■ WORK REQUEST
Please copy every record below exactly and leave out the pictures.
** Opening RECORDS TO USE block **
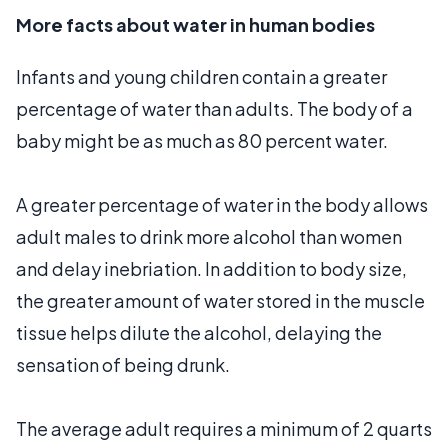
More facts about water in human bodies
Infants and young children contain a greater
percentage of water than adults. The body of a
baby might be as much as 80 percent water.
A greater percentage of water in the body allows
adult males to drink more alcohol than women
and delay inebriation. In addition to body size,
the greater amount of water stored in the muscle
tissue helps dilute the alcohol, delaying the
sensation of being drunk.
The average adult requires a minimum of 2 quarts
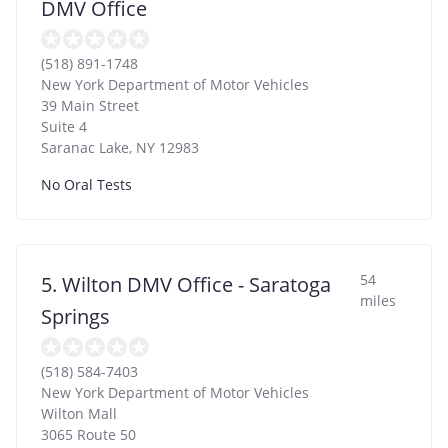
DMV Office
(518) 891-1748
New York Department of Motor Vehicles
39 Main Street
Suite 4
Saranac Lake
,
NY
12983
No Oral Tests
54
5. Wilton DMV Office - Saratoga
miles
Springs
(518) 584-7403
New York Department of Motor Vehicles
Wilton Mall
3065 Route 50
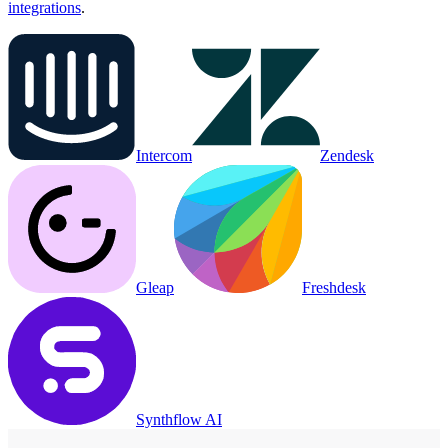
integrations
.
Intercom
Zendesk
Gleap
Freshdesk
Synthflow AI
** Closing RECORDS TO USE block **
■ OUTPUT FOR THIS EXERCISE
More facts about water in human bodies
Infants and young children contain a greater
percentage of water than adults. The body of a
baby might be as much as 80 percent water.
A greater percentage of water in the body allows
adult males to drink more alcohol than women
and delay inebriation. In addition to body size,
the greater amount of water stored in the muscle
tissue helps dilute the alcohol, delaying the
sensation of being drunk.
The average adult requires a minimum of 2 quarts
DMV Office
(518) 891-1748
New York Department of Motor Vehicles
39 Main Street
Suite 4
Saranac Lake
,
NY
12983
No Oral Tests
54
5. Wilton DMV Office - Saratoga
miles
Springs
(518) 584-7403
New York Department of Motor Vehicles
Wilton Mall
3065 Route 50
integrations
.
Intercom
Zendesk
Gleap
Freshdesk
Synthflow AI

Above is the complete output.